Only in this case, it didn’t work, with each step, I found softer footing, and as I frantically tried to get out of it, sank below my knees into what appeared to be normal beach. I ended up scrambling up the slope on hands and knees to avoid putting my weight straight down on my feet, and even left a shoe behind. In the pic at top, you can see where the footprints at right, only dipping a few centimeters into the sand, vanish entirely at left to be replaced with small sodden hollows of hideous-smelling muck where my deep holes had filled in after I drew my legs out – note the nearby splashes of mud from yanking free.
I point out once again that I was going uphill, and this occurred on a slope actually higher than the firmer footing I had at the water’s edge. This is not something anyone would expect to find, most especially not as deep as it seemed to extend. The mud underneath was quite stinky, appearing to have been there a while. It occurred to me afterward that I’d had my first encounter with quicksand. It’s not what the movies have made it seem to be, and was potentially caused by a spring or undersurface channel in the area. Thus, the tidal pool may not have been tidal at all, but the surface effect of the water seep alongside of it. The consistency of the muck indicated that silt or clay was probably present as well. The upper layers were clearly normal sand, maybe to a depth of 10-20 cm (4-8 in) but beneath was heavily saturated swamp.

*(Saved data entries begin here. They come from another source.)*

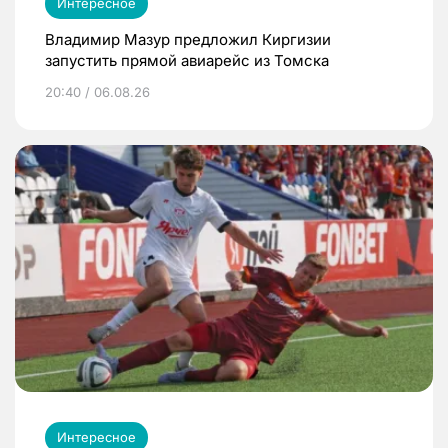
Интересное
Владимир Мазур предложил Киргизии
запустить прямой авиарейс из Томска
20:40 / 06.08.26
Интересное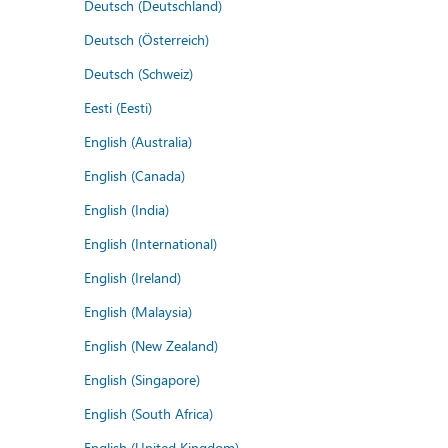
Deutsch (Deutschland)
Deutsch (Österreich)
Deutsch (Schweiz)
Eesti (Eesti)
English (Australia)
English (Canada)
English (India)
English (International)
English (Ireland)
English (Malaysia)
English (New Zealand)
English (Singapore)
English (South Africa)
English (United Kingdom)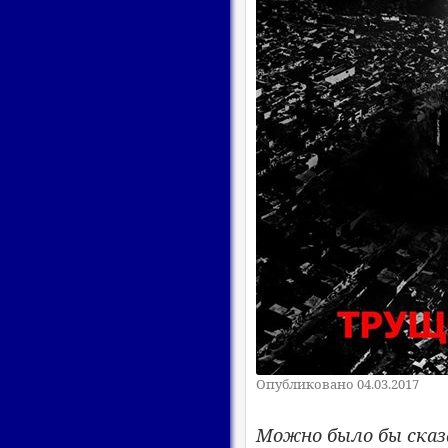
Опубликовано 04.03.2017
Можно было бы сказ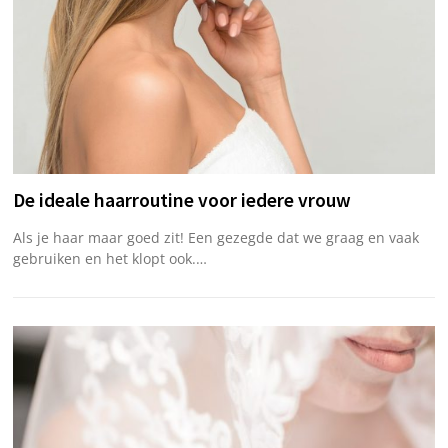
De ideale haarroutine voor iedere vrouw
Als je haar maar goed zit! Een gezegde dat we graag en vaak
gebruiken en het klopt ook.…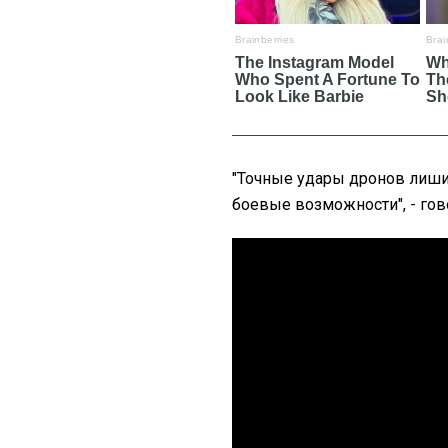
"Точные удары дронов лиши
боевые возможности", - гов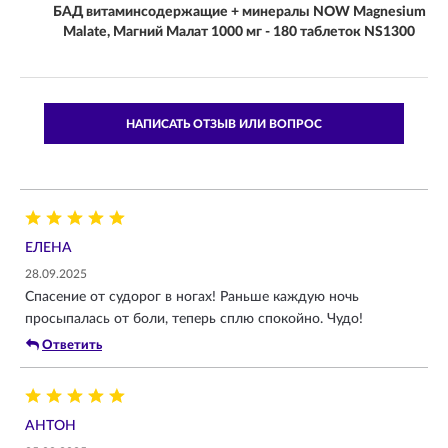
БАД витаминсодержащие + минералы NOW Magnesium
Malate, Магний Малат 1000 мг - 180 таблеток NS1300
НАПИСАТЬ ОТЗЫВ ИЛИ ВОПРОС
ЕЛЕНА
28.09.2025
Спасение от судорог в ногах! Раньше каждую ночь
просыпалась от боли, теперь сплю спокойно. Чудо!
Ответить
АНТОН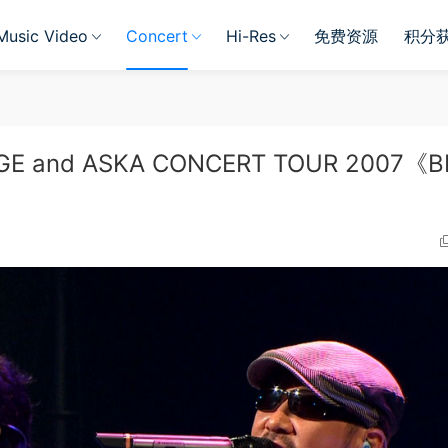
Music Video
Concert
Hi-Res
免费资源
积分
nd ASKA CONCERT TOUR 2007《BD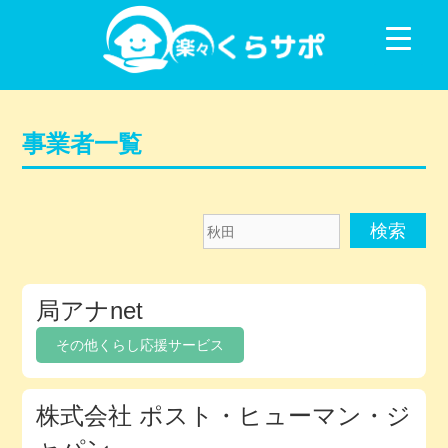
コンテンツに移動
事業者一覧
秋
田
メ
局アナnet
ン
バ
その他くらし応援サービス
ー
デ
株式会社 ポスト・ヒューマン・ジ
ィ
レ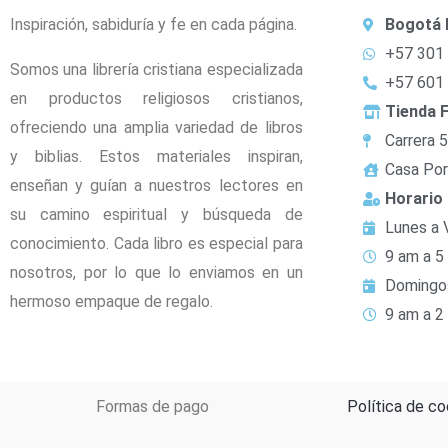
Inspiración, sabiduría y fe en cada página.
Bogotá 
+57 301
Somos una librería cristiana especializada
+57 601
en productos religiosos cristianos,
Tienda F
ofreciendo una amplia variedad de libros
Carrera 
y biblias. Estos materiales inspiran,
Casa Por
enseñan y guían a nuestros lectores en
Horario
su camino espiritual y búsqueda de
Lunes a 
conocimiento. Cada libro es especial para
9 am a 5
nosotros, por lo que lo enviamos en un
Domingo
hermoso empaque de regalo.
9 am a 2
Formas de pago
Política de co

Had I, of course, not had the presence of mind to wallow and flail frantically and gracelessly like the advanced life form that I am, I may well have disappeared beneath the surface, never to be seen again until paleontologists discovered my fossilized remains thousands of years from now, pondering over the strange possessions I had strapped to me, and speculating on the nature of the god “Canon” that was emblazoned on my totems. Either that or they probably would have thought I was just an idiot. Truth be told, though, quicksand is unlikely to result in total submergence, because it does have its own buoyancy, and equilibrium would have been reached long before my head went under, so they would have found only my legs after the rest had been taken away by scavengers.
Afterward, I wandered to the “edge” of the unstable area to get some pics of the aftermath, and sank in again, only not as far this time. I also managed to retrieve my shoe by spreading my weight out and keeping most of it upslope. Later, as we sought a motel room for the evening, I stayed in the car with my overly fragrant trousers so as not to send people screaming from the lobby, then rinsed them out in the room sink later on. The previous day, I had been wandering in a coastal bog area that had been burned off to prevent the buildup of gasses and fire hazards, and had gotten the light-colored pants from that day marked up with ash. That represented the only two pairs of long pants I’d packed, which meant getting dinner that evening in shorts. Since an unexpected cold front had moved in, I was rather uncomfortable in shorts and sandals as my pants and shoes dried in the room.
My friend, always ready to catch me doing something stupid, provided me with a portrait featuring the Hatteras lighthouse in the background, which I should probably sell to a calendar publisher. But it also serves to show the conditions and the slope, as well as the camera beltpacks that I’d slipped off to retrieve my shoes, visible at right. And to highlight the weirdness of it even more, I’ll say that I was further downslope, just a little ways around the perimeter of the pool, when I got the nice B&W pic.
In my memoirs this will undoubtedly become a bit more dramatic, and will likely take place in deepest jungle far from help, where I will extricate myself with the help of my trusty grappling-hook gun. Later on, I will escape the clutches of a deadly man-eating gorilla by remembering exactly where the quicksand could be found. And there will certainly not be silly little photos to illustrate it. I’m fine with talking about it here because my memoirs will not be published under the name of “Denelsbeck” – people want author names they can pronounce, maybe like “Dugong” or something. Al Dugong. Naah, people will simply mistake me for that guy that gets killed in nearly every part he’s played.